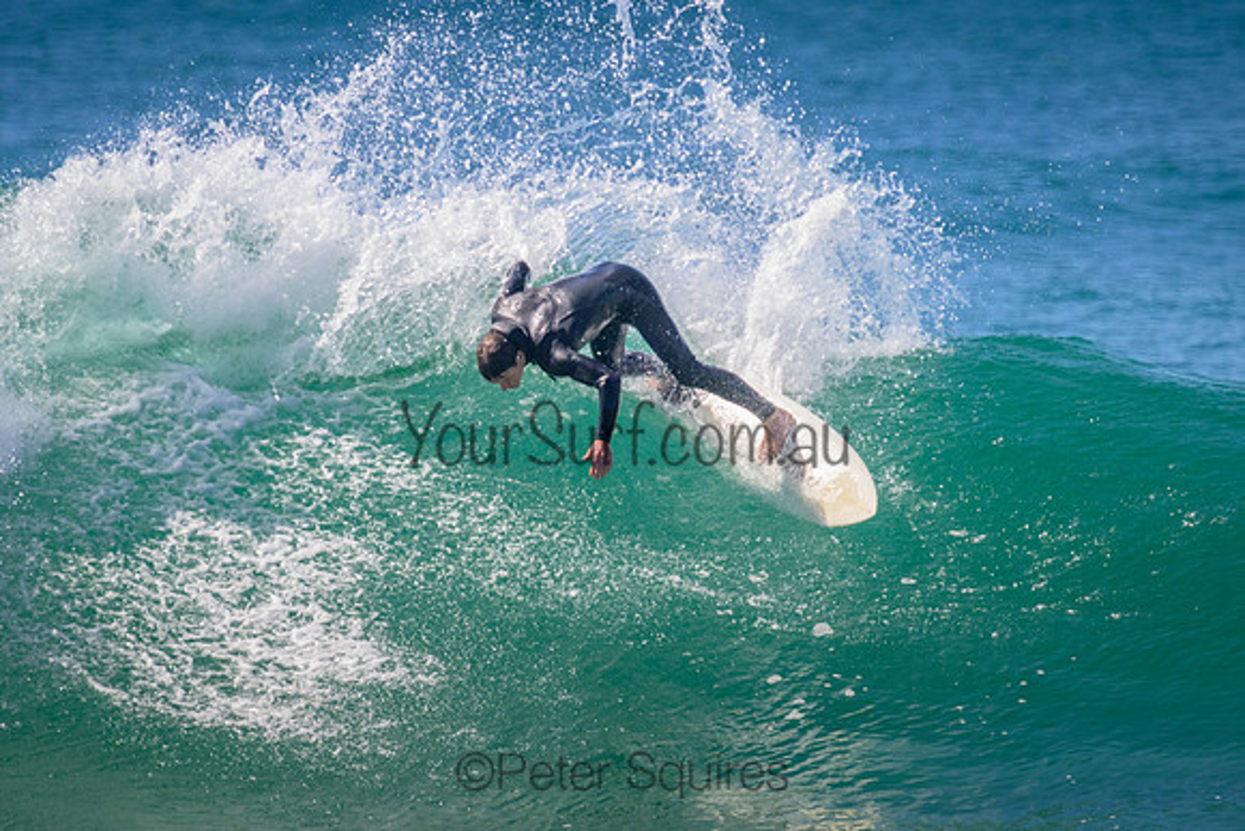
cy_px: 358
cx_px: 641
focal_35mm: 912
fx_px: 31530
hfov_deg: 2.3
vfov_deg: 1.5
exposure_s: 1/1600
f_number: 11
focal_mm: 800
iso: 1250
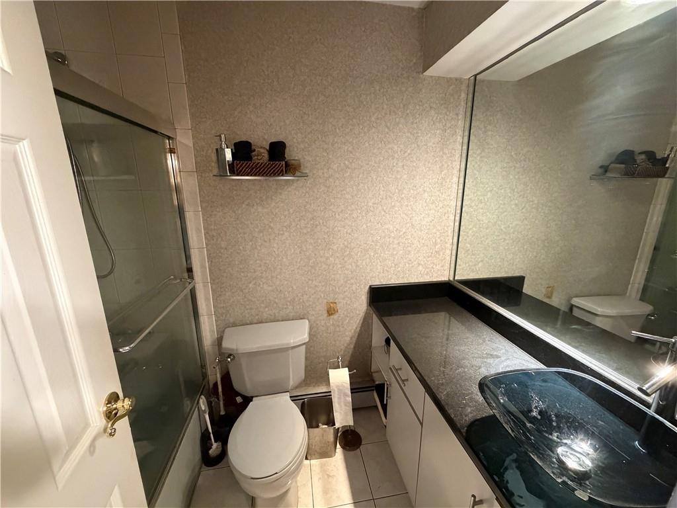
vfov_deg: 85.7
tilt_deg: -14.4
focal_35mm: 14
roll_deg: +1.0
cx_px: 338
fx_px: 274
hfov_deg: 102.1
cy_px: 254
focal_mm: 2.22
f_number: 2.2
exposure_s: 1/60
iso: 800
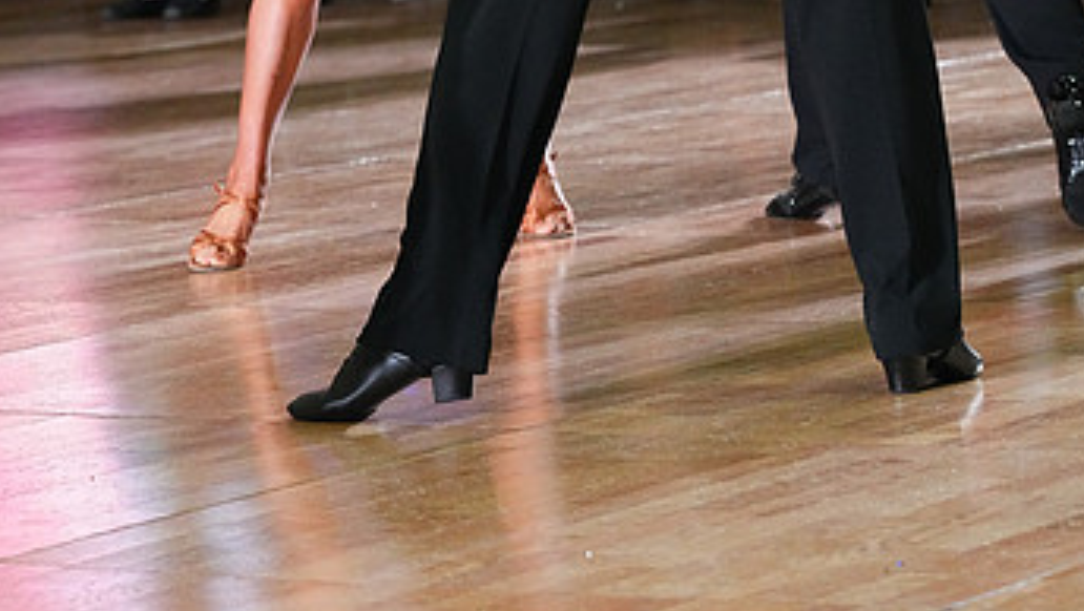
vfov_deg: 5.6
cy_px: -274
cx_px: 503
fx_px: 6241
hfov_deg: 9.9
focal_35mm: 217
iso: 8000
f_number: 5
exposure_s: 1/400
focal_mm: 123
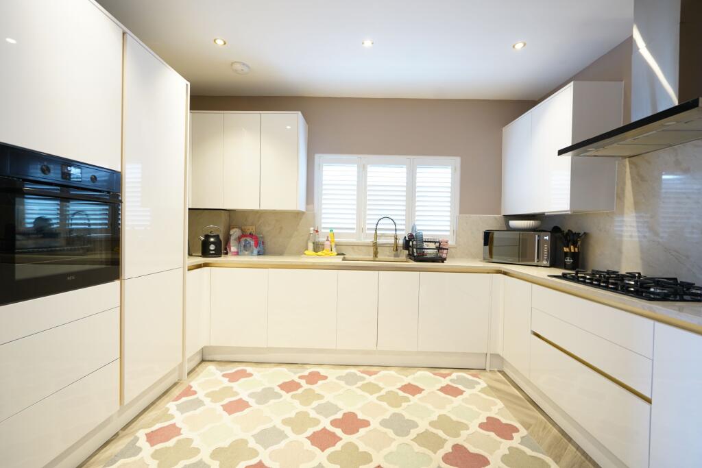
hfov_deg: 96.7
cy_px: 234
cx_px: 351
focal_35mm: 16
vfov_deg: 73.8
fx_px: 312
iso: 400
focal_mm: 16
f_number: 4.5
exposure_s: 1/10
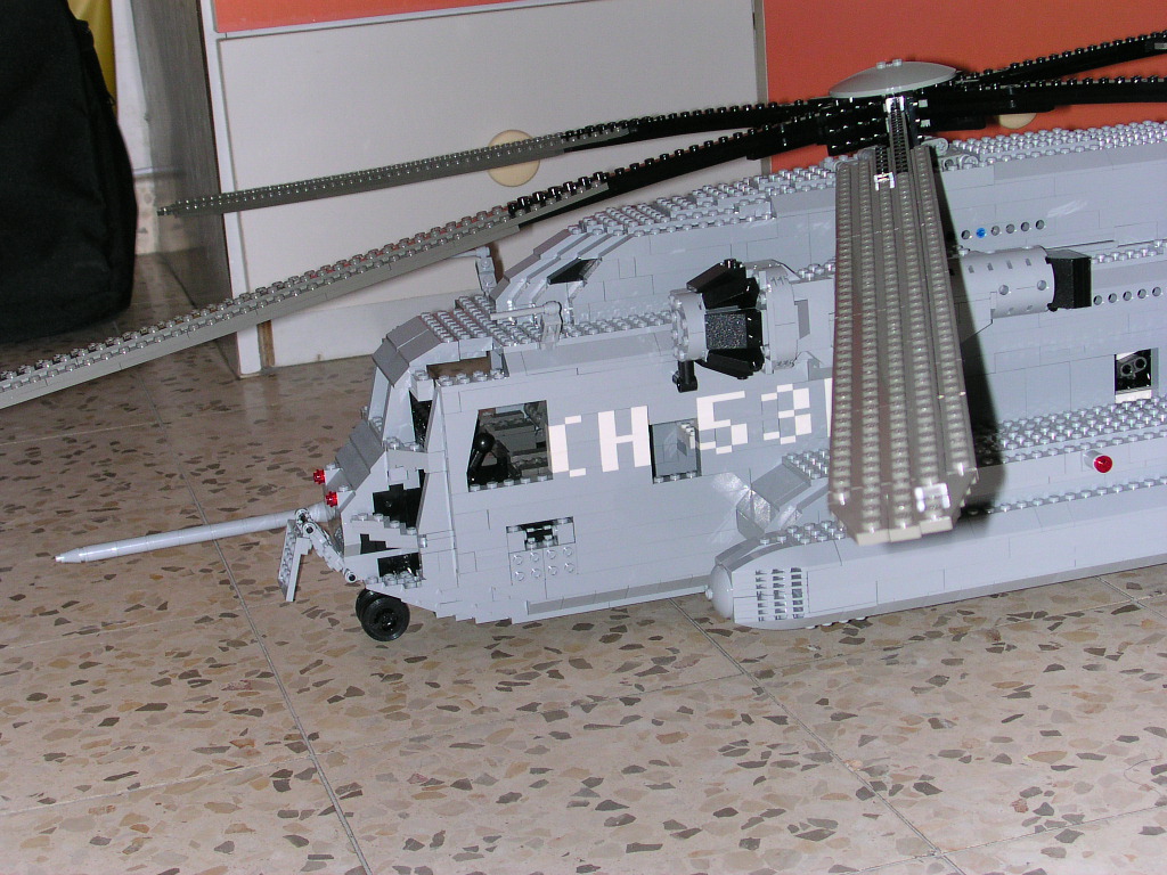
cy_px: 438
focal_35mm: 64
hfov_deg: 30.3
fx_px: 2158
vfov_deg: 22.9
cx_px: 584
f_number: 3.5
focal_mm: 9.7
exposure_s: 1/60
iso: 100
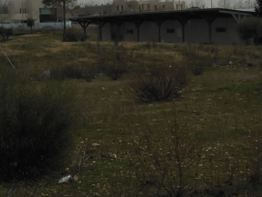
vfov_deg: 14.0
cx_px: 197
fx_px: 802
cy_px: 80
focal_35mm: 106
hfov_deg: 18.4
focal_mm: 12.4
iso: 125
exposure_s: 1/2000
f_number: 5.2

——————

▶ **EXERCISE INSTRUCTIONS**
From the line that contains "focal_35mm: 16" down to the last line of the material above, every line must be repeated exactly, with pictures removed and both end lines included.

▶ **RESPONSE TO THE TASK**
focal_35mm: 16
vfov_deg: 73.8
fx_px: 312
iso: 400
focal_mm: 16
f_number: 4.5
exposure_s: 1/10
cy_px: 438
focal_35mm: 64
hfov_deg: 30.3
fx_px: 2158
vfov_deg: 22.9
cx_px: 584
f_number: 3.5
focal_mm: 9.7
exposure_s: 1/60
iso: 100
vfov_deg: 14.0
cx_px: 197
fx_px: 802
cy_px: 80
focal_35mm: 106
hfov_deg: 18.4
focal_mm: 12.4
iso: 125
exposure_s: 1/2000
f_number: 5.2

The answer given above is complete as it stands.